Clarification is required around the types of AIF Depositaries that are applicable to this lighter Prudential regime. It is thought these AIFs will include Private Equity AIFs, Real Estate Investment Fund AIFs and other forms of unleveraged AIFs, but clarification is required.
Single UK Depositary Requirement
The FSA/FCA have stated that for non-EEA AIFs they may only appoint one UK Depositary – FUND 3.11.30R(1). This appears to be an additional limitation beyond that of AIFMD Level 1. This causes considerable concern as many non-EEA AIFs will wish to appoint more than one Prime Broker which will almost certainly also act as Depositaries. It is in the best interests of AIFs and their investors to use more than one Prime Broker, therefore clarification from the FSA is extremely important on this issue.
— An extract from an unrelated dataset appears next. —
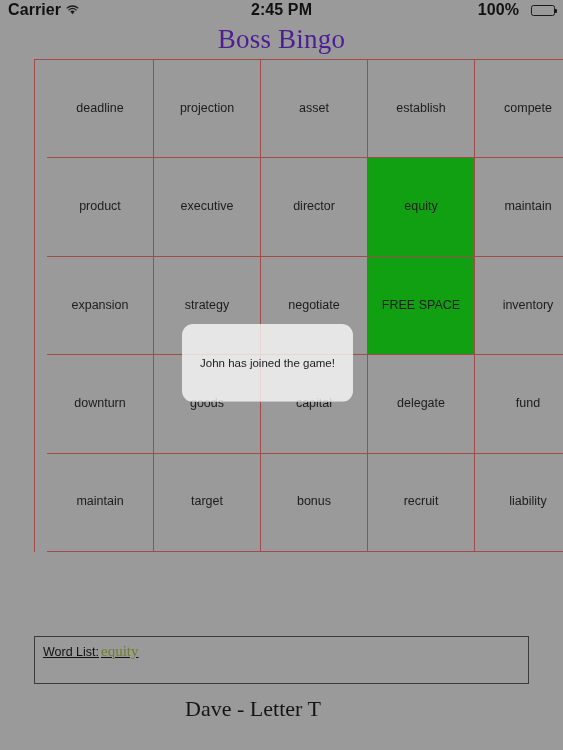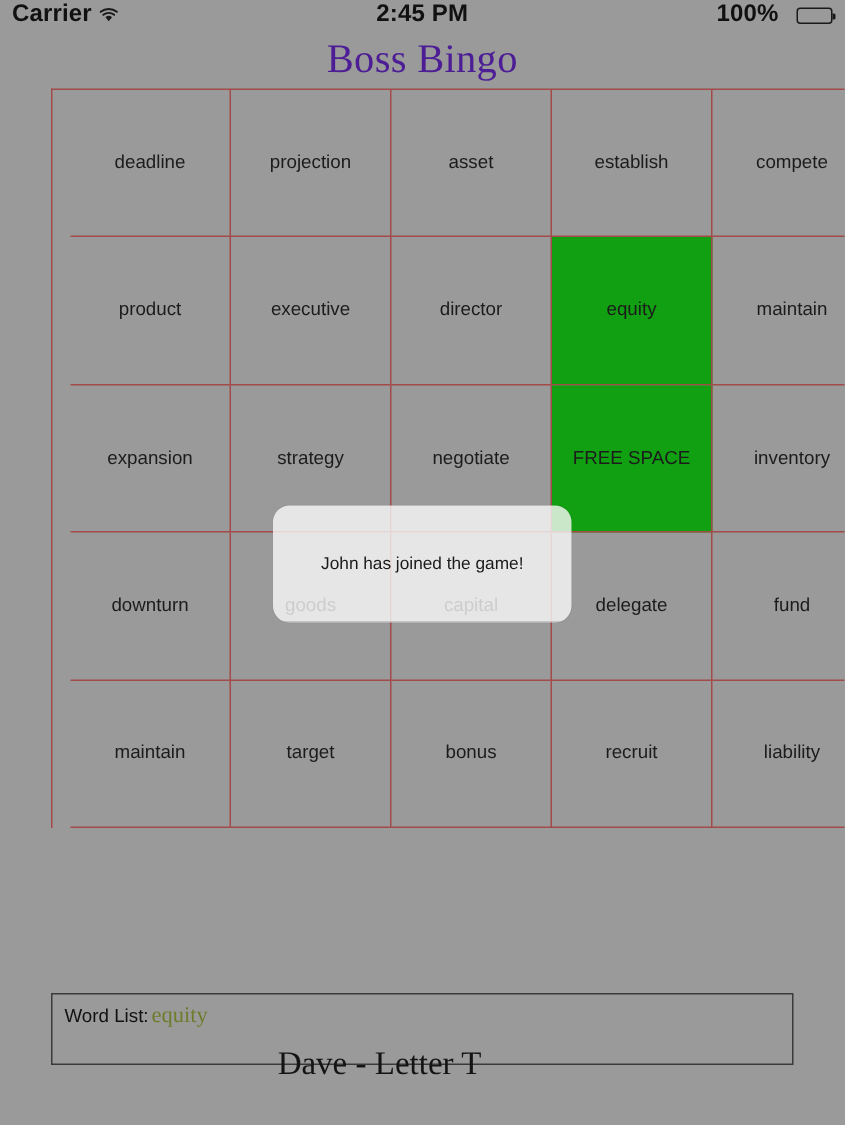"John has joined the game!" .alert-dialog { top: 337px -> 324px; width: 199px -> 171px }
Own Funds (i.e. the AIFMD’s Eligible Regulatory Capital) must meet the Liquid Asset Requirement. AIFMD Article 9(8) requires AIFMs to hold Own Funds in ‘assets which are readily convertible to cash’. The CP (5.33) states that ‘readily convertible’ means assets which can be redeemed for cash within a month. This requirement only applies to Own Funds held in respect of the Requirements of AIFs that the AIFMs manage (i.e. not in respect of any UCITS Requirement). This would appear to require the deduction of Illiquid Assets before the AIFM’s Eligible Regulatory Capital is determined – e.g. deduction of Fixed Assets, longstanding Debtors and ong standing intercompany loans (long standing being due in more than 90 days).
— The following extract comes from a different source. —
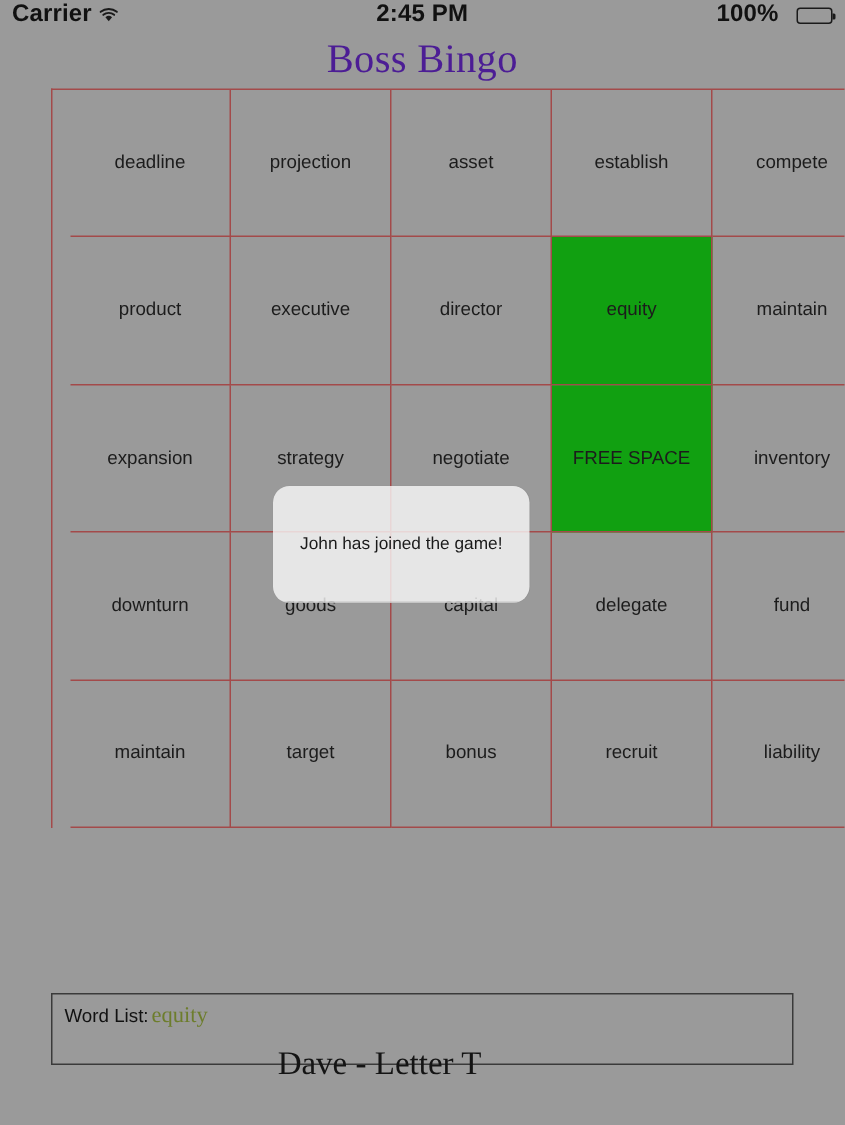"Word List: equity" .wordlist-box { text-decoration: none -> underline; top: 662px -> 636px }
GABRIEL Reporting of AIFMs
The FSA/FCA propose to alter SUP 16.12 such that an AIFM will be classified as a RAG 4 Firm. These Firms will no longer be required to submit FSA041 (asset managers that use hedge fund techniques) but these will be replaced by one of two new Data Items:
- FSA066 – for AIFMs which only undertake Collective Portfolio Management (i.e. only for AIF or UCITS Funds) do not also undertake Individual Portfolio Management; and
- FSA067 – for AIFMs which do also undertake Individual Portfolio Management (e.g. for Managed Accounts).